Operations will have data responsibilities relating to correcting reported data quality issues, implementing the agreed backup and data protection plan, managing data growth, managing the storage architecture, including migrating data between tiers as required and performing regular performance checks for compliance.

Ongoing Data responsibilities for Legacy Databases

Towards the end of a database’s lifecycle, it may be in ‘contained’ production use, to support specific, limited business functionality. Governance will continue to monitor for changes that are required as a result of security concerns or legislative changes, but any activity of the delivery team will be limited to changes that spring from these concerns. All ongoing operations such as maintenance and monitoring will be done as a routine, relying on documentation and a Central Management Server archive.

If there are plans to retire (‘sunset’) a legacy database, there is additional work to be done in ensuring that any replacement system can provide equivalent functionality, implementing plans for migrating any required data over to the replacement database, and planning for the enforcement of appropriate data archive and purge procedures for the legacy system.

Archiving involves copying or transferring the data to a secure holding environment, where it is stored in case it is required at a later date or time. This data storage is usually for a lengthy period of time, e.g. as in legal situations, where the law requires retention of data or documents for a stipulated time period, e.g. 5 or even 10 years.

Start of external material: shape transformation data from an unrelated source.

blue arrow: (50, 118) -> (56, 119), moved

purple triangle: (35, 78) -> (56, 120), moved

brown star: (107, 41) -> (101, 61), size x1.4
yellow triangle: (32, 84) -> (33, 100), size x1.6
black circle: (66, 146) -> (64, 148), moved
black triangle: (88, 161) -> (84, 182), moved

Purging or disposal is the final exit of, or death of, the value of the data. Its use has become redundant and so, generally after the archiving stage, it is purged from the system.

Governance will need to:

  • Plan for the termination of the service, checking that all users have plans in place for the eventual termination of the service
  • Establish the data formats, retention time and archival rules.
  • Establish how any archived data will be hosted, as appropriate for the classification of that data, and which methods of access, encryption and storage are permitted.

Once data has been purged, governance has a critical security management, regulatory, governing and compliant role to play in this step. It has to prove that the purge phase has been completed to exact requirements and that there is no residual post-purge data. Appropriate system checks, controls and user protocols should be in place, proving that total data elimination has effectively and successfully taken place.

Operations will be responsible for costing and implementing the data archiving and purging plan, as established by governance. For the duration of the data retention period, operations must run periodic checks, that offsite/backup storage media can still be read.

Operations will also be responsible for arranging the data purging process, and will need to prove that the purge phase has been completed to the exact requirements set by governance and also, that there is no residual post-purge data.

Conclusion

DLM takes a view of data right across the organization that is using it. It might be expected, that data is entirely the responsibility of the application that uses it. This has never been the case in any enterprise. Most offices rely on whole chains of applications and processes that pass data between them. This means that the creation, use and disposal of data has to be supervised from a central point. If data needs to be changed, it must be easy to determine the original source of the data, and then amend it in such a way that it stays altered. To do this successfully requires certainty as to the original source, the ownership and the way that data feeds into downstream systems.

If data is lost, corrupted or stolen, the losses can be enormous. The impact can be minimized in any organization that understands the nature of its data, and the processes that act on that data, especially when it keeps to a sensible set of data strategies that are shared and understood. By adopting a sensible approach to DLM and data governance, an organization can save a great deal of time and money in recovering from adversity, and will be able to be quicker and more effective in responding to business change.